- **WHAT TO WORK ON**
Once the line containing "stomach was stained" is found in the records below, return it and each following line exactly, up to and including the line containing "an IHC micrograph", and nothing else.

(Stored items)
□ □ □ □ □

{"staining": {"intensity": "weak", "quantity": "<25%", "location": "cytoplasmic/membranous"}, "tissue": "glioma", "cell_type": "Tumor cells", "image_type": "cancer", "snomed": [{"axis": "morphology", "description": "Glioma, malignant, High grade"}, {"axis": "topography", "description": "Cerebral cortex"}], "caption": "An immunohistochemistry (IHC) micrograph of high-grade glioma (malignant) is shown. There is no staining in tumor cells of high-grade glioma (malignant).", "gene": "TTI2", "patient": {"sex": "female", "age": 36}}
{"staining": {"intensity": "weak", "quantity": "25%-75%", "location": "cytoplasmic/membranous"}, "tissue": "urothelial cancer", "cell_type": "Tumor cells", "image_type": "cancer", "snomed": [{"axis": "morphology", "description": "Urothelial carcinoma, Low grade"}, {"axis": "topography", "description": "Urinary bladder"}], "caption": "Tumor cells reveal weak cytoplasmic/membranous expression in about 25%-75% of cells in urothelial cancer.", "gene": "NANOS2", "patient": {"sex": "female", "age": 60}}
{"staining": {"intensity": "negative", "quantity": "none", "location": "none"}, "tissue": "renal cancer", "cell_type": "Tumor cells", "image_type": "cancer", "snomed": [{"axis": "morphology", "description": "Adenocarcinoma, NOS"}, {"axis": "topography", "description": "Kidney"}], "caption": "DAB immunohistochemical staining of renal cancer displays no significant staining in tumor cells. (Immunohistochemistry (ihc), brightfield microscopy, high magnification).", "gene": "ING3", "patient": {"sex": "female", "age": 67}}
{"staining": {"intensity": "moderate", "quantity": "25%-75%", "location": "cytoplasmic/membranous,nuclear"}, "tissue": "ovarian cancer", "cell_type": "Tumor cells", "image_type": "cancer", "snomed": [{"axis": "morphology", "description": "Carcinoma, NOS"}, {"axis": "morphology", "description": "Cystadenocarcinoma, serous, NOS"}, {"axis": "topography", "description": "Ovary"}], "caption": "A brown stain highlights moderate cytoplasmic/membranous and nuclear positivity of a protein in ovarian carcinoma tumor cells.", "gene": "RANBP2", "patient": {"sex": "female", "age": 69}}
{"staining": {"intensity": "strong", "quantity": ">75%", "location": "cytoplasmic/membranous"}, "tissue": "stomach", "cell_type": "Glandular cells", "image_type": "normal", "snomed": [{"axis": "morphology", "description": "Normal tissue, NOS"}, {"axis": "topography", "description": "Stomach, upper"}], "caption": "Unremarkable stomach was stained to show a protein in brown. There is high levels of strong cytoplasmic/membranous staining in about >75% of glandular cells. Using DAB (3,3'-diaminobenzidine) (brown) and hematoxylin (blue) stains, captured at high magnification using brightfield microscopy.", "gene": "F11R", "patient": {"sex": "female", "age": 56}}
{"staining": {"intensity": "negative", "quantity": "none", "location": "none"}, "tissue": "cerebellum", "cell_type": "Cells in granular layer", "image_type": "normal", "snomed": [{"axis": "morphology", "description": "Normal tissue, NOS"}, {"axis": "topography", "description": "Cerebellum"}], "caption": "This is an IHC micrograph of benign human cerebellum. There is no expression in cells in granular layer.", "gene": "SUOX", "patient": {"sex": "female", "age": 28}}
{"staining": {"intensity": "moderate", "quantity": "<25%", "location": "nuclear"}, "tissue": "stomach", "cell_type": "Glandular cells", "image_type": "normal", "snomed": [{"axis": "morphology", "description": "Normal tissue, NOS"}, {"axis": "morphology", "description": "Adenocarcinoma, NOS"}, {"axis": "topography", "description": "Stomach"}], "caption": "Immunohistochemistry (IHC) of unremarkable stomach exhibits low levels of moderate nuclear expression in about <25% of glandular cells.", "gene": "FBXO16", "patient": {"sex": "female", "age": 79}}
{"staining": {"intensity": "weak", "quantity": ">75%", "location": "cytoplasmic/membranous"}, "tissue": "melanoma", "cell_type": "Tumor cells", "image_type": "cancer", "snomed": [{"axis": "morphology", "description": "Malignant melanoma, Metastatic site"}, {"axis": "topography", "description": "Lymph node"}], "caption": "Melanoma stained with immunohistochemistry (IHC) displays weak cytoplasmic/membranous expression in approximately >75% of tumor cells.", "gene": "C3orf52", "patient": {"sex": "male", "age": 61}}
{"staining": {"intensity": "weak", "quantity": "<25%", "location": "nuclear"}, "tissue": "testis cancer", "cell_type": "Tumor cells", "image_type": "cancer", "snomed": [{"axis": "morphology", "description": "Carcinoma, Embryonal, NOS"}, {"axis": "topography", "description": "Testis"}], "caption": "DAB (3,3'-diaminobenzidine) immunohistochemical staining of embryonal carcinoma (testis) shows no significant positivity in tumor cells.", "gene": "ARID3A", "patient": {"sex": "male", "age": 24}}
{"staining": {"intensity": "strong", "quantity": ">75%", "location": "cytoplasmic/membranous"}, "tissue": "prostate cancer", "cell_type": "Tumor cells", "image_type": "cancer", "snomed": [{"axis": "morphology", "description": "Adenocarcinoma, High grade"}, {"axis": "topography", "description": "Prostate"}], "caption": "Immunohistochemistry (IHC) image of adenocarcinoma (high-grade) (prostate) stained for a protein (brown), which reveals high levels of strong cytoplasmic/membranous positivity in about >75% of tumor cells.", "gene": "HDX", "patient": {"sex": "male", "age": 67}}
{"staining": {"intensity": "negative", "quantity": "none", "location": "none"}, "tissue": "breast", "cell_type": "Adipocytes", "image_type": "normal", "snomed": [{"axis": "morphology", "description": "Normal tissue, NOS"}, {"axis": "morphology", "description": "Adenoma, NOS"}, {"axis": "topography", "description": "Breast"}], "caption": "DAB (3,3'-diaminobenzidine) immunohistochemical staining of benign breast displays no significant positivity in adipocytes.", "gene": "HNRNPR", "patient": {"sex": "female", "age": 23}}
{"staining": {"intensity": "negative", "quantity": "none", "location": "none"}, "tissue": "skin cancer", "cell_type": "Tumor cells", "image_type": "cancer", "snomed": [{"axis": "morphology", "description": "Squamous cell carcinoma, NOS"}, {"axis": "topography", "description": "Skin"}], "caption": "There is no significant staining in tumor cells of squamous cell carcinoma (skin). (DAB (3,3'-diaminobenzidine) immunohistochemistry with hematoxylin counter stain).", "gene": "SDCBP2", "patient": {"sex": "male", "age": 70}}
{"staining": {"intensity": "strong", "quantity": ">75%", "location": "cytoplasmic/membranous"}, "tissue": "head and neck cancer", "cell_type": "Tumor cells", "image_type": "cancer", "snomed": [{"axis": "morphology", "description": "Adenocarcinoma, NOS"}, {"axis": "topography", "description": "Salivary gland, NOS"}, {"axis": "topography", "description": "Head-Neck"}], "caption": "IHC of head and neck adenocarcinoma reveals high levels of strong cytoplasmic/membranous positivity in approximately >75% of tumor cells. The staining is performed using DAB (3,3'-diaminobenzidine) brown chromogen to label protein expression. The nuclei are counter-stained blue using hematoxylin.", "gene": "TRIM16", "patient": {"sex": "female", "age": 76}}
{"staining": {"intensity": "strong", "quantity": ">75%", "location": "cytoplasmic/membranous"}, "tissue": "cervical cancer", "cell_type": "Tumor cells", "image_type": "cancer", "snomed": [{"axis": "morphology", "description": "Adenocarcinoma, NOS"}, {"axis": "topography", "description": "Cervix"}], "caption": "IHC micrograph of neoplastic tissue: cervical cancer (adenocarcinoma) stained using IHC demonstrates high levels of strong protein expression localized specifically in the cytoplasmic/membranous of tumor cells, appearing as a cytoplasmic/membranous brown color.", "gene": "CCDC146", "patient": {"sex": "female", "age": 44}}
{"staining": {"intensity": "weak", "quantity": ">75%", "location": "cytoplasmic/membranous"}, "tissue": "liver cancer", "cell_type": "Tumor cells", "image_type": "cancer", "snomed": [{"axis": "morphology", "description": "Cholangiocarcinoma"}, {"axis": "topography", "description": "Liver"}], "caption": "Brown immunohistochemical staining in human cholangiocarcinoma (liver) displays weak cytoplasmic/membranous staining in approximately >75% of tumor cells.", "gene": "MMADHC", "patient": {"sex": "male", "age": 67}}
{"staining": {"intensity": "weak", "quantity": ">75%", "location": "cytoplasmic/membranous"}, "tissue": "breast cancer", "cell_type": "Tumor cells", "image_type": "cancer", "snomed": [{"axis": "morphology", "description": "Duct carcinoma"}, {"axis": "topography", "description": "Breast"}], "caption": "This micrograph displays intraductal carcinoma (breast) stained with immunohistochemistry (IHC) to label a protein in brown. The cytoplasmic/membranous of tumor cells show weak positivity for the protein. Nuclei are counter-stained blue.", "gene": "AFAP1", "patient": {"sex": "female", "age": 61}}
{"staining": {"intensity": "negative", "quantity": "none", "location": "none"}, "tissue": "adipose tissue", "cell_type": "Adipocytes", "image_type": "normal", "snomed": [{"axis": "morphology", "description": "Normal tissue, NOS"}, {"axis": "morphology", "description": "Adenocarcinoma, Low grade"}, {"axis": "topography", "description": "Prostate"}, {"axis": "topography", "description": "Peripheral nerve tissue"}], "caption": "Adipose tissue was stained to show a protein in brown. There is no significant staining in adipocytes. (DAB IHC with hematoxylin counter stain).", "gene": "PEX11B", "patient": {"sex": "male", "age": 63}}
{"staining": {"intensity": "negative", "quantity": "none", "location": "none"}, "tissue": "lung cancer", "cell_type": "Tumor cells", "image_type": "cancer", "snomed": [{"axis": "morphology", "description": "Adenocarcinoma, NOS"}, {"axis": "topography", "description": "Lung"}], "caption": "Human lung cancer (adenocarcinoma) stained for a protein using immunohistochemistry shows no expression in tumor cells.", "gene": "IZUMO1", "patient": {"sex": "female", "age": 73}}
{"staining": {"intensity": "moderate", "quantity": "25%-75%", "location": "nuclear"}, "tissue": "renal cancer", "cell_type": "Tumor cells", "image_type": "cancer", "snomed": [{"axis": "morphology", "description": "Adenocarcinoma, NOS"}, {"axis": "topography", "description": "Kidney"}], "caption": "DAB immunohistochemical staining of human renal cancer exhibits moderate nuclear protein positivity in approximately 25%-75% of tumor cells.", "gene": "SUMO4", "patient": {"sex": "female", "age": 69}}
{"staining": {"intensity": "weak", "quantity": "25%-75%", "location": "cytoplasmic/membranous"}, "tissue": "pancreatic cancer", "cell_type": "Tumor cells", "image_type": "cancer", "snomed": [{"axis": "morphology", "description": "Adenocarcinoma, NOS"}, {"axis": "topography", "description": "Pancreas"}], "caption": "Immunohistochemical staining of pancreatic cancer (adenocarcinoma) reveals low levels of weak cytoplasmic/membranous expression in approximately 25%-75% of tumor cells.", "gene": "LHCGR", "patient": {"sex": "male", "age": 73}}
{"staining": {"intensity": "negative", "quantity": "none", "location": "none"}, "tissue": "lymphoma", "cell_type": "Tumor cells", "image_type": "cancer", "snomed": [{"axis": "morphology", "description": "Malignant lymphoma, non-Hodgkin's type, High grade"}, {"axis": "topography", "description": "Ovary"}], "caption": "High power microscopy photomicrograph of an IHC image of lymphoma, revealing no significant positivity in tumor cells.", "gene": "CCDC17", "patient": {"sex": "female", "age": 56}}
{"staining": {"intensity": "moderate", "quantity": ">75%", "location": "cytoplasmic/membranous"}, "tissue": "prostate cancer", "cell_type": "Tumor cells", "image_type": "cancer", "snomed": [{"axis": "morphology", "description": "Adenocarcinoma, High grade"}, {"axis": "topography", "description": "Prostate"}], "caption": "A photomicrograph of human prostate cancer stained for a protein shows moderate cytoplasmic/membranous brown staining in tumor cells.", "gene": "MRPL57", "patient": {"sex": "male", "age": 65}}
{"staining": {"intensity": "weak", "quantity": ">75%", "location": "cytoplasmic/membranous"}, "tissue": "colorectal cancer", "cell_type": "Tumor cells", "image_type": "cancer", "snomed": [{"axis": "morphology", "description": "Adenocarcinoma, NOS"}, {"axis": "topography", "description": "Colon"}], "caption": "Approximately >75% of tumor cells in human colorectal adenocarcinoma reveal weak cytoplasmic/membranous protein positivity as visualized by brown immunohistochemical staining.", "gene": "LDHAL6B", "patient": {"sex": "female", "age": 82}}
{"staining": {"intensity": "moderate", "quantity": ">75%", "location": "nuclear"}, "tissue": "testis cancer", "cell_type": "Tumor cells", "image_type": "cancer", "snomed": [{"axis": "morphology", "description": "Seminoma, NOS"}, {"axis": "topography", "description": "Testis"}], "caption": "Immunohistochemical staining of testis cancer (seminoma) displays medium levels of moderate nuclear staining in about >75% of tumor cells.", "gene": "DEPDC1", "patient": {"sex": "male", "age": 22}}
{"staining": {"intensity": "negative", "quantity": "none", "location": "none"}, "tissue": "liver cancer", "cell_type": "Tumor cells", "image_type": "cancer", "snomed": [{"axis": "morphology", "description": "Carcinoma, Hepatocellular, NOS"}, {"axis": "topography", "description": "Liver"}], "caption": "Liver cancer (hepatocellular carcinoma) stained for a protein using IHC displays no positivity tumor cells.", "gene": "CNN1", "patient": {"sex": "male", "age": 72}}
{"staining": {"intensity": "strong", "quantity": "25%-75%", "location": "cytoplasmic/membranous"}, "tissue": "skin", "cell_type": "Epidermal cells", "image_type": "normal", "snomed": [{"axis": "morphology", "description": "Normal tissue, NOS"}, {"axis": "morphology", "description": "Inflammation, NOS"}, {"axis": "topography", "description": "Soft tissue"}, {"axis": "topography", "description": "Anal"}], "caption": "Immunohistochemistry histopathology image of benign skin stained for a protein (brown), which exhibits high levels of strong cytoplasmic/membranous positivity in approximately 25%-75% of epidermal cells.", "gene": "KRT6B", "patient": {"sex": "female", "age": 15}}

□ □ □ □ □

- **OUTPUT**
{"staining": {"intensity": "strong", "quantity": ">75%", "location": "cytoplasmic/membranous"}, "tissue": "stomach", "cell_type": "Glandular cells", "image_type": "normal", "snomed": [{"axis": "morphology", "description": "Normal tissue, NOS"}, {"axis": "topography", "description": "Stomach, upper"}], "caption": "Unremarkable stomach was stained to show a protein in brown. There is high levels of strong cytoplasmic/membranous staining in about >75% of glandular cells. Using DAB (3,3'-diaminobenzidine) (brown) and hematoxylin (blue) stains, captured at high magnification using brightfield microscopy.", "gene": "F11R", "patient": {"sex": "female", "age": 56}}
{"staining": {"intensity": "negative", "quantity": "none", "location": "none"}, "tissue": "cerebellum", "cell_type": "Cells in granular layer", "image_type": "normal", "snomed": [{"axis": "morphology", "description": "Normal tissue, NOS"}, {"axis": "topography", "description": "Cerebellum"}], "caption": "This is an IHC micrograph of benign human cerebellum. There is no expression in cells in granular layer.", "gene": "SUOX", "patient": {"sex": "female", "age": 28}}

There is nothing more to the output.